What's also a shame is that the library has no real security, making it incredibly easy to sneak into the basement and steal said historical documents. I rummage through a stack of boxes labeled "DONATIONS/OLD JUNK", trying my best not to inhale clouds of dust, until I find what dragged me out here in the middle of the night -- a faded family bible bound in leather that might've been considered fancy a hundred years ago.

I grab the book and put the library behind me. 

As I bike one-handed down Main Street, breathing in the night chill, a story starts to take shape in my mind. If I'm right -- and I'm usually right -- this bible will be the final piece. I started thinking about Rachel Clairvaux's backstory after the phone call with my father. In a way, she reminds me a lot of my family; relentless, highly motivated, and determined to win no matter the cost. But where did she come from? Where's her paper trail?

Dolores had a point when she said I wasn't asking the right questions. Hopefully, the answer to the real question, the one that's been itching at the back of my mind all summer, is somewhere inside the book I'm holding.

I leap off my bike at the coffee shop and hustle over to the payphone. With the bible still pinned under my sweaty arm -- which I'll admit is not the best way to treat a historical text, sorry, Beth -- I use my free hand to dial a number that I memorized last summer.

Sweat drips down the bridge of my nose as I wait for an answer. A few seconds later, a sleepy voice says, "Hello?"

Halle-fucking-lujah. (I'm so getting smited before the night is over.) "Hey, I'm sorry if I woke you up," I say in a rush. "I don't know what the time difference is between California and Canada. It's me, by the way. Ronan. Hopefully the name rings a bell. We served time in the Alaskan wilderness together?"
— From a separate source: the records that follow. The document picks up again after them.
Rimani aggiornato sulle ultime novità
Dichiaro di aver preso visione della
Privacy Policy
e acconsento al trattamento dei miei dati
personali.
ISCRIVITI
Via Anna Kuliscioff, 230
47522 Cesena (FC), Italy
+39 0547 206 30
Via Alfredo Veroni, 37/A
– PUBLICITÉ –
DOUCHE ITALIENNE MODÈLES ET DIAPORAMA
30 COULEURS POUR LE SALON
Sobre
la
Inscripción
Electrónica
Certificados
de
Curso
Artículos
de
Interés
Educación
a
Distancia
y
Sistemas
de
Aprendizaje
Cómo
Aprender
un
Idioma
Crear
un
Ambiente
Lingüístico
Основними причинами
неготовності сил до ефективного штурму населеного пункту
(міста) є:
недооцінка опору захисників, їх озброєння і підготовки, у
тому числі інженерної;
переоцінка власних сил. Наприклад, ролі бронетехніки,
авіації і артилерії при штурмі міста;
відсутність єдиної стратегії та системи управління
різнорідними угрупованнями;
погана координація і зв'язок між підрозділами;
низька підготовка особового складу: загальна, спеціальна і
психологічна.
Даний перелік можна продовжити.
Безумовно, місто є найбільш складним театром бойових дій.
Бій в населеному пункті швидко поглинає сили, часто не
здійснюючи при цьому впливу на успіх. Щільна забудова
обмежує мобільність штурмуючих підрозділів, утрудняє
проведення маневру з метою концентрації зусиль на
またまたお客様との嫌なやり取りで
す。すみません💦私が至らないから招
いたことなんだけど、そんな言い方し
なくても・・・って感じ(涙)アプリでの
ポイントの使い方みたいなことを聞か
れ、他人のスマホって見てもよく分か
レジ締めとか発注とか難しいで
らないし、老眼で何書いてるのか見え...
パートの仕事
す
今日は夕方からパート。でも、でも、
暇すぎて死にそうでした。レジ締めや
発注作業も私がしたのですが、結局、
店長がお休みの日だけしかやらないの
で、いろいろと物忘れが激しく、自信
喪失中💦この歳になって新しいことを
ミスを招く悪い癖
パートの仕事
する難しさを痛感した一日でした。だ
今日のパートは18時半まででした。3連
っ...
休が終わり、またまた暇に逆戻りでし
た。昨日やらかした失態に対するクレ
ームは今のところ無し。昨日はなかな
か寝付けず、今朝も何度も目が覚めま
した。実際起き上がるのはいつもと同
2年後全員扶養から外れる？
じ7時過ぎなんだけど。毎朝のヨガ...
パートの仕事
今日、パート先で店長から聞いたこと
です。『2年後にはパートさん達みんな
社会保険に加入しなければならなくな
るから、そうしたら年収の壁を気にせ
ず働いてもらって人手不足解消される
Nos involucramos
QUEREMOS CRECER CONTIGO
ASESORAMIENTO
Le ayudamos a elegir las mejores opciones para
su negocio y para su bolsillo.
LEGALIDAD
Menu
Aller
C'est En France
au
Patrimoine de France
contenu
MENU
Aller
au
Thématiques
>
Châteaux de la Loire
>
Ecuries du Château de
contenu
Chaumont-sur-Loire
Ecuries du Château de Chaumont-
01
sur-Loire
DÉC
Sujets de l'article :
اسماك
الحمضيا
"It's five in the morning," Jasper Sostenuto says. "I'm assuming this is urgent?"

"Extremely," I assure him. Then: "Why are you awake, anyway?"

He yawns audibly on the other end of the line. "I'm cramming for a comp-sci final."

"In August?"

"It's a summer class. And a horrible mistake, probably, but I'm trying to graduate early. College is hard. I don't recommend it. What's so urgent that you're calling me in the middle of the night from California?"